Julia Gladstein and Mollie Flanigan trekking the Long Trail trough Vermont

On a recent day in front of Three Mountain Café in Waitsfield, two Long Trail through-hikers who called themselves “Rowlings” and “Point Four” lay hiking backpacks on the curb as they opened packages of food and supplies they’d mailed to themselves. They were eating granola bars and taking a much-needed break from hiking the 272-mile Long Trail that winds through the Green Mountains. They’d hiked from the Massachusetts border and were heading for Canada.



“It’s been awesome,” Rowlings said. “We’re getting into the beautiful parts.” The pair had left for their trek on August 21 and were 18 days into what they anticipated to be about a month-long hike. It was the first time either of them had attempted the hike. They weren’t going for any records, they said, but simply enjoying the journey. The Green Mountain Club reported the average through-hiker takes 20 to 30 days to complete the trail.

When asked what he enjoyed about the hike, Rowlings said, “I love the views, being in nature and the people” they’d met along the way. “Every community we’ve been in has been awesome.”

Completed in 1930, the Long Trail is the oldest long-distance hike in the U.S. The Green Mountain Club, based in Waterbury, protects and maintains the Long Trail while educating folks about Vermont’s trail system. According to the club, late summer and early fall are the best times to hike the Long Trail, avoiding mud season, snow, insects and crowds.

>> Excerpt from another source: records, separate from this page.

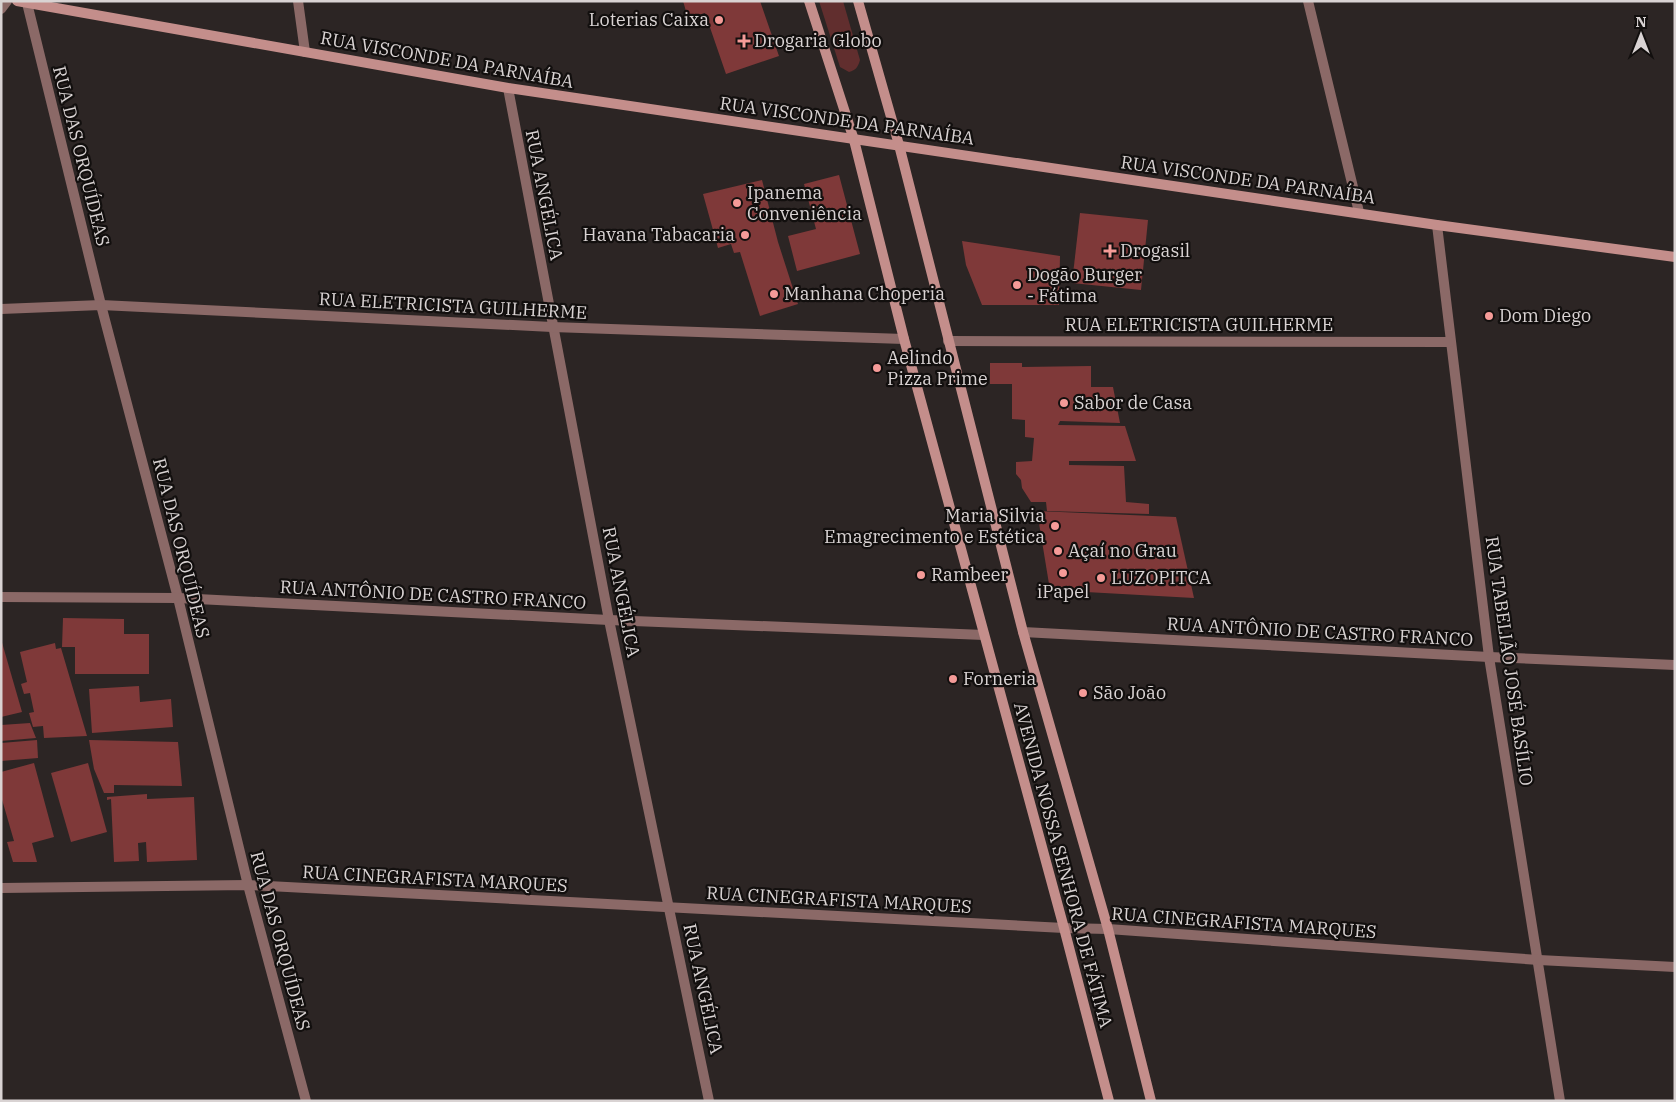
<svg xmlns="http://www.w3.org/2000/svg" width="1676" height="1102" viewBox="0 0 1676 1102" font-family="'IBM Plex Serif',serif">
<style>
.green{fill:#612e2e}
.building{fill:#7f3939}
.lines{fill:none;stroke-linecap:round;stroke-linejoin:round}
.lane{stroke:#8b6967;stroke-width:10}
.street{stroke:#8b6967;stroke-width:10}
.secondary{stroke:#c48e8b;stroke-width:10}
.poi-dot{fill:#f59b98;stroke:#120f0e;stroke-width:2}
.labels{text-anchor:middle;stroke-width:4.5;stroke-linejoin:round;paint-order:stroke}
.poi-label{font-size:18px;fill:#d9d3d3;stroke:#120f0e;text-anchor:start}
.street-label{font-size:18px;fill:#d9d3d3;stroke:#120f0e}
</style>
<rect width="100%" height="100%" fill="#2c2524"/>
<path class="green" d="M819,1H843L860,60C858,67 856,70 849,72L840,67Z"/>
<g class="building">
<path d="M683,1H760L779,56L726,74L705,13L688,18Z"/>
<path d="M839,175L860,254L797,271L788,236L816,229L804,184Z"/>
<path d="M762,180L778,242L798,304L760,316L740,252L734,253L731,244L718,248L703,194Z"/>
<path d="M1080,213L1148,220L1141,290L1072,283Z"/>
<path d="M962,241L1060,256L1059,305H982L966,265Z"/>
<path d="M990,363H1022V367L1091,366V387H1113L1120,423L1060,421L1058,425L1125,426L1136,461H1069V465L1124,466L1126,502L1149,504V514L1047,511L1046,502H1031L1022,488L1021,480L1016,474V462L1032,461L1034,438L1025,437V420L1012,419V384H990Z"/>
<path d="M1037,511L1176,517L1194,598L1050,590Z"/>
<path d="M63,618L124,619V634H149V674H75V647H62Z"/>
<path d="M1,639L22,712L1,717Z"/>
<path d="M55,643L56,649L61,648L87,736L44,738L43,726L33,727L29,713L34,712L30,693L24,694L21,684L27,682L20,652Z"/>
<path d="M139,686L140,702L171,699L173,727L92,733L89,689Z"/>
<path d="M30,723L36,738L1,741V725Z"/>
<path d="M37,740L38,758L1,761V743Z"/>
<path d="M89,740L178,742L182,786L114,785V793H104L94,769Z"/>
<path d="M34,763L54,837L32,843L37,862H13L7,842L14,841L1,796V772Z"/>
<path d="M88,763L107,832L71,842L51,773Z"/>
<path d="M147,794V799L194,797L197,860L147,862L146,842L138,843L139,861L114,862L111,799L107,800V797Z"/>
</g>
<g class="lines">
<g class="lane">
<path d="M298,1L305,52"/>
<path d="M1,9L7,1"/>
</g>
<g class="street">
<path d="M1308,1L1359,212"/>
<path d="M27,3L101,305L178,598L248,885L306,1101"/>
<path d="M508,88L609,620L709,1101"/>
<path d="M1437,225L1489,657L1560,1101"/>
<path d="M1,309L101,305L552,327L904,339"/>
<path d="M948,341L1450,342"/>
<path d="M1,597L178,598L609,620L984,635"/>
<path d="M1023,632L1489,657L1675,665"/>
<path d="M1,888L248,885L1064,928L1108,929L1539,960L1675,967"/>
</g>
<g class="secondary">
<path d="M17,1L508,88L1437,225L1675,257"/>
<path d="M809,1L854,140L904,339L1064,928L1109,1101"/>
<path d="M858,1L899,145L1023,632L1108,929L1151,1101"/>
</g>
</g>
<g class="poi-dot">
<circle cx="719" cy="20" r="5"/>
<path d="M741.5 33.5h5v5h5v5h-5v5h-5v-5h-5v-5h5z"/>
<circle cx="737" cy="203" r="5"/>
<circle cx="745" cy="235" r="5"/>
<path d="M1107.5 243.5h5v5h5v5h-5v5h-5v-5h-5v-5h5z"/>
<circle cx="1017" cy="285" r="5"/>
<circle cx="774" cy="294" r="5"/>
<circle cx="1489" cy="316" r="5"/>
<circle cx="877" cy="368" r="5"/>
<circle cx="1064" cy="403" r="5"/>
<circle cx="1055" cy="526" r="5"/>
<circle cx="1058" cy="551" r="5"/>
<circle cx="1063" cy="573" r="5"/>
<circle cx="921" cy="575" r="5"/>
<circle cx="1101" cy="578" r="5"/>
<circle cx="953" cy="679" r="5"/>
<circle cx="1083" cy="693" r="5"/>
</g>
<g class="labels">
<g class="poi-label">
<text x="709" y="26" text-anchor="end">Loterias Caixa</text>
<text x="754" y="47">Drogaria Globo</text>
<text x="747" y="199">Ipanema<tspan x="747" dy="21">Conveniência</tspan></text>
<text x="735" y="241" text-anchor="end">Havana Tabacaria</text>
<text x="1120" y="257">Drogasil</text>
<text x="1027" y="281">Dogão Burger<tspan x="1027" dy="21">- Fátima</tspan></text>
<text x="784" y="300">Manhana Choperia</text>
<text x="1499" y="322">Dom Diego</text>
<text x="887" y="364">Aelindo<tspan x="887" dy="21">Pizza Prime</tspan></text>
<text x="1074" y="409">Sabor de Casa</text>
<text x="1045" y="522" text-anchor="end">Maria Silvia<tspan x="1045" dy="21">Emagrecimento e Estética</tspan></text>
<text x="1068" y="557">Açaí no Grau</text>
<text x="931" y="581">Rambeer</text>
<text x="1111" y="584">LUZOPITCA</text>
<text x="1063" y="598" text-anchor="middle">iPapel</text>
<text x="963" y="685">Forneria</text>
<text x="1093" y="699">São João</text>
</g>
<g class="street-label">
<text transform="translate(447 60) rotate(10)" y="6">RUA VISCONDE DA PARNAÍBA</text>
<text transform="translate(847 121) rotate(8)" y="6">RUA VISCONDE DA PARNAÍBA</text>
<text transform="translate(81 156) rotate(76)" y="6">RUA DAS ORQUÍDEAS</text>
<text transform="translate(1248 180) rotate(8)" y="6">RUA VISCONDE DA PARNAÍBA</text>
<text transform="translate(544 195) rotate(79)" y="6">RUA ANGÉLICA</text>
<text transform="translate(453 306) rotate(3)" y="6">RUA ELETRICISTA GUILHERME</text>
<text x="1199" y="331">RUA ELETRICISTA GUILHERME</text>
<text transform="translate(181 548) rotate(76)" y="6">RUA DAS ORQUÍDEAS</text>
<text transform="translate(621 592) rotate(79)" y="6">RUA ANGÉLICA</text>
<text transform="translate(433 595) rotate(3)" y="6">RUA ANTÔNIO DE CASTRO FRANCO</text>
<text transform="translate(1320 632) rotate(3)" y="6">RUA ANTÔNIO DE CASTRO FRANCO</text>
<text transform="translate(1509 661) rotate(82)" y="6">RUA TABELIÃO JOSÉ BASÍLIO</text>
<text transform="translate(1063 865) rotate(75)" y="6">AVENIDA NOSSA SENHORA DE FÁTIMA</text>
<text transform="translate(435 879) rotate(3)" y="6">RUA CINEGRAFISTA MARQUES</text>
<text transform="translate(839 900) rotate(3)" y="6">RUA CINEGRAFISTA MARQUES</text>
<text transform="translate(1244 923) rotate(4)" y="6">RUA CINEGRAFISTA MARQUES</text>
<text transform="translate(280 941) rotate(75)" y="6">RUA DAS ORQUÍDEAS</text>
<text transform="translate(703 989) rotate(78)" y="6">RUA ANGÉLICA</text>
</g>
</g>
<rect width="1676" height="1102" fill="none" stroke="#d9d3d3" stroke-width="5"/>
<g transform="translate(1641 35)" stroke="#120f0e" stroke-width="4" paint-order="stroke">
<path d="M0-4L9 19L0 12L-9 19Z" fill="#d9d3d3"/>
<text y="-8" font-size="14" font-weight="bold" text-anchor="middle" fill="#d9d3d3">N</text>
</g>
</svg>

According to Amy Potter, Green Mountain Club Visitor Center manager, in a typical year, the club receives 200-300 applications for end-to-end Long Trail certificates. Hikers can do the Long Trail in sections and still receive a certificate at the end. Some hikers take as long as 30 years to complete the hike. While over 5,000 hikers have received the certificate to date, many others hike without applying. In 2020, the GMC received 555 applications from hikers looking to get out during the pandemic, the most they’d ever received.

“We’ve definitely noticed an increase in people getting outside,” said Potter. In 2020, thru-hikers ranged in age from 7 to 80. Most through-hikers hailed from New England, though some came from as far away as Alaska.

While the Green Mountain Club is still collecting data on 2021 hikers, to date 219 hikers have filed applications, 189 of whom hiked so far this year. Applications for 2021 may be filed with the Green Mountain Club until October 1.